Among the entries that follow, some lines contain the word "node". Show all of them.

═══ Records provided

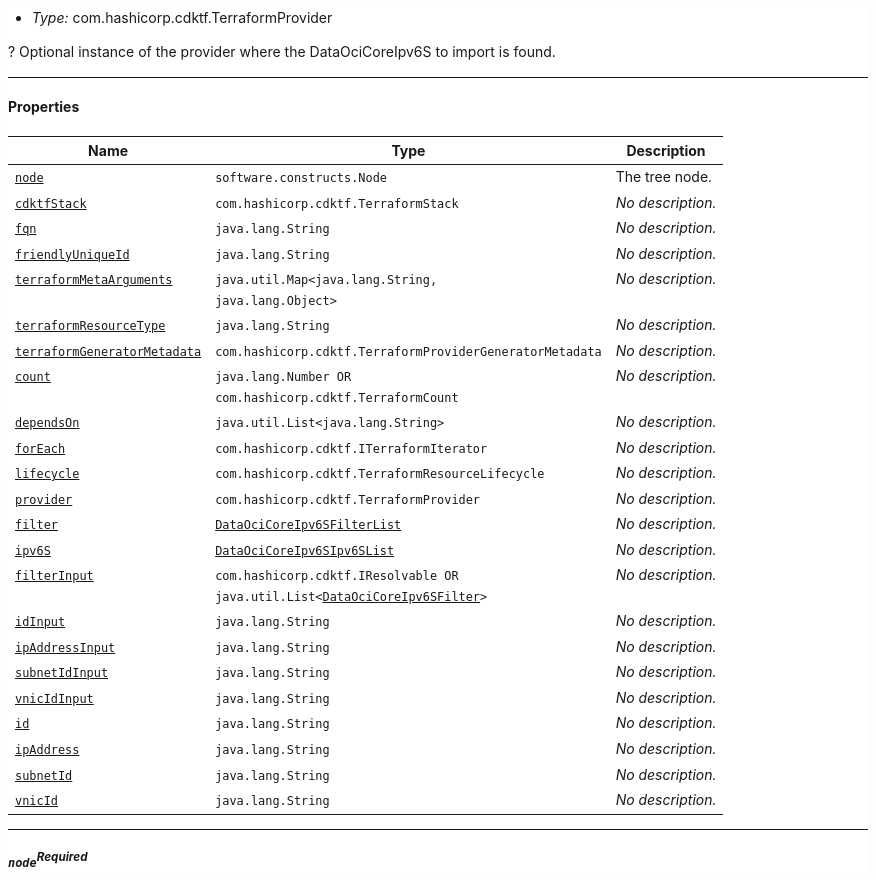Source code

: - *Type:* com.hashicorp.cdktf.TerraformProvider

? Optional instance of the provider where the DataOciCoreIpv6S to import is found.

---

#### Properties <a name="Properties" id="Properties"></a>

| **Name** | **Type** | **Description** |
| --- | --- | --- |
| <code><a href="#rhizo-co-terraform-provider-oci.dataOciCoreIpv6S.DataOciCoreIpv6S.property.node">node</a></code> | <code>software.constructs.Node</code> | The tree node. |
| <code><a href="#rhizo-co-terraform-provider-oci.dataOciCoreIpv6S.DataOciCoreIpv6S.property.cdktfStack">cdktfStack</a></code> | <code>com.hashicorp.cdktf.TerraformStack</code> | *No description.* |
| <code><a href="#rhizo-co-terraform-provider-oci.dataOciCoreIpv6S.DataOciCoreIpv6S.property.fqn">fqn</a></code> | <code>java.lang.String</code> | *No description.* |
| <code><a href="#rhizo-co-terraform-provider-oci.dataOciCoreIpv6S.DataOciCoreIpv6S.property.friendlyUniqueId">friendlyUniqueId</a></code> | <code>java.lang.String</code> | *No description.* |
| <code><a href="#rhizo-co-terraform-provider-oci.dataOciCoreIpv6S.DataOciCoreIpv6S.property.terraformMetaArguments">terraformMetaArguments</a></code> | <code>java.util.Map<java.lang.String, java.lang.Object></code> | *No description.* |
| <code><a href="#rhizo-co-terraform-provider-oci.dataOciCoreIpv6S.DataOciCoreIpv6S.property.terraformResourceType">terraformResourceType</a></code> | <code>java.lang.String</code> | *No description.* |
| <code><a href="#rhizo-co-terraform-provider-oci.dataOciCoreIpv6S.DataOciCoreIpv6S.property.terraformGeneratorMetadata">terraformGeneratorMetadata</a></code> | <code>com.hashicorp.cdktf.TerraformProviderGeneratorMetadata</code> | *No description.* |
| <code><a href="#rhizo-co-terraform-provider-oci.dataOciCoreIpv6S.DataOciCoreIpv6S.property.count">count</a></code> | <code>java.lang.Number OR com.hashicorp.cdktf.TerraformCount</code> | *No description.* |
| <code><a href="#rhizo-co-terraform-provider-oci.dataOciCoreIpv6S.DataOciCoreIpv6S.property.dependsOn">dependsOn</a></code> | <code>java.util.List<java.lang.String></code> | *No description.* |
| <code><a href="#rhizo-co-terraform-provider-oci.dataOciCoreIpv6S.DataOciCoreIpv6S.property.forEach">forEach</a></code> | <code>com.hashicorp.cdktf.ITerraformIterator</code> | *No description.* |
| <code><a href="#rhizo-co-terraform-provider-oci.dataOciCoreIpv6S.DataOciCoreIpv6S.property.lifecycle">lifecycle</a></code> | <code>com.hashicorp.cdktf.TerraformResourceLifecycle</code> | *No description.* |
| <code><a href="#rhizo-co-terraform-provider-oci.dataOciCoreIpv6S.DataOciCoreIpv6S.property.provider">provider</a></code> | <code>com.hashicorp.cdktf.TerraformProvider</code> | *No description.* |
| <code><a href="#rhizo-co-terraform-provider-oci.dataOciCoreIpv6S.DataOciCoreIpv6S.property.filter">filter</a></code> | <code><a href="#rhizo-co-terraform-provider-oci.dataOciCoreIpv6S.DataOciCoreIpv6SFilterList">DataOciCoreIpv6SFilterList</a></code> | *No description.* |
| <code><a href="#rhizo-co-terraform-provider-oci.dataOciCoreIpv6S.DataOciCoreIpv6S.property.ipv6S">ipv6S</a></code> | <code><a href="#rhizo-co-terraform-provider-oci.dataOciCoreIpv6S.DataOciCoreIpv6SIpv6SList">DataOciCoreIpv6SIpv6SList</a></code> | *No description.* |
| <code><a href="#rhizo-co-terraform-provider-oci.dataOciCoreIpv6S.DataOciCoreIpv6S.property.filterInput">filterInput</a></code> | <code>com.hashicorp.cdktf.IResolvable OR java.util.List<<a href="#rhizo-co-terraform-provider-oci.dataOciCoreIpv6S.DataOciCoreIpv6SFilter">DataOciCoreIpv6SFilter</a>></code> | *No description.* |
| <code><a href="#rhizo-co-terraform-provider-oci.dataOciCoreIpv6S.DataOciCoreIpv6S.property.idInput">idInput</a></code> | <code>java.lang.String</code> | *No description.* |
| <code><a href="#rhizo-co-terraform-provider-oci.dataOciCoreIpv6S.DataOciCoreIpv6S.property.ipAddressInput">ipAddressInput</a></code> | <code>java.lang.String</code> | *No description.* |
| <code><a href="#rhizo-co-terraform-provider-oci.dataOciCoreIpv6S.DataOciCoreIpv6S.property.subnetIdInput">subnetIdInput</a></code> | <code>java.lang.String</code> | *No description.* |
| <code><a href="#rhizo-co-terraform-provider-oci.dataOciCoreIpv6S.DataOciCoreIpv6S.property.vnicIdInput">vnicIdInput</a></code> | <code>java.lang.String</code> | *No description.* |
| <code><a href="#rhizo-co-terraform-provider-oci.dataOciCoreIpv6S.DataOciCoreIpv6S.property.id">id</a></code> | <code>java.lang.String</code> | *No description.* |
| <code><a href="#rhizo-co-terraform-provider-oci.dataOciCoreIpv6S.DataOciCoreIpv6S.property.ipAddress">ipAddress</a></code> | <code>java.lang.String</code> | *No description.* |
| <code><a href="#rhizo-co-terraform-provider-oci.dataOciCoreIpv6S.DataOciCoreIpv6S.property.subnetId">subnetId</a></code> | <code>java.lang.String</code> | *No description.* |
| <code><a href="#rhizo-co-terraform-provider-oci.dataOciCoreIpv6S.DataOciCoreIpv6S.property.vnicId">vnicId</a></code> | <code>java.lang.String</code> | *No description.* |

---

##### `node`<sup>Required</sup> <a name="node" id="rhizo-co-terraform-provider-oci.dataOciCoreIpv6S.DataOciCoreIpv6S.property.node"></a>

══════

= Result of the exercise =
| <code><a href="#rhizo-co-terraform-provider-oci.dataOciCoreIpv6S.DataOciCoreIpv6S.property.node">node</a></code> | <code>software.constructs.Node</code> | The tree node. |
##### `node`<sup>Required</sup> <a name="node" id="rhizo-co-terraform-provider-oci.dataOciCoreIpv6S.DataOciCoreIpv6S.property.node"></a>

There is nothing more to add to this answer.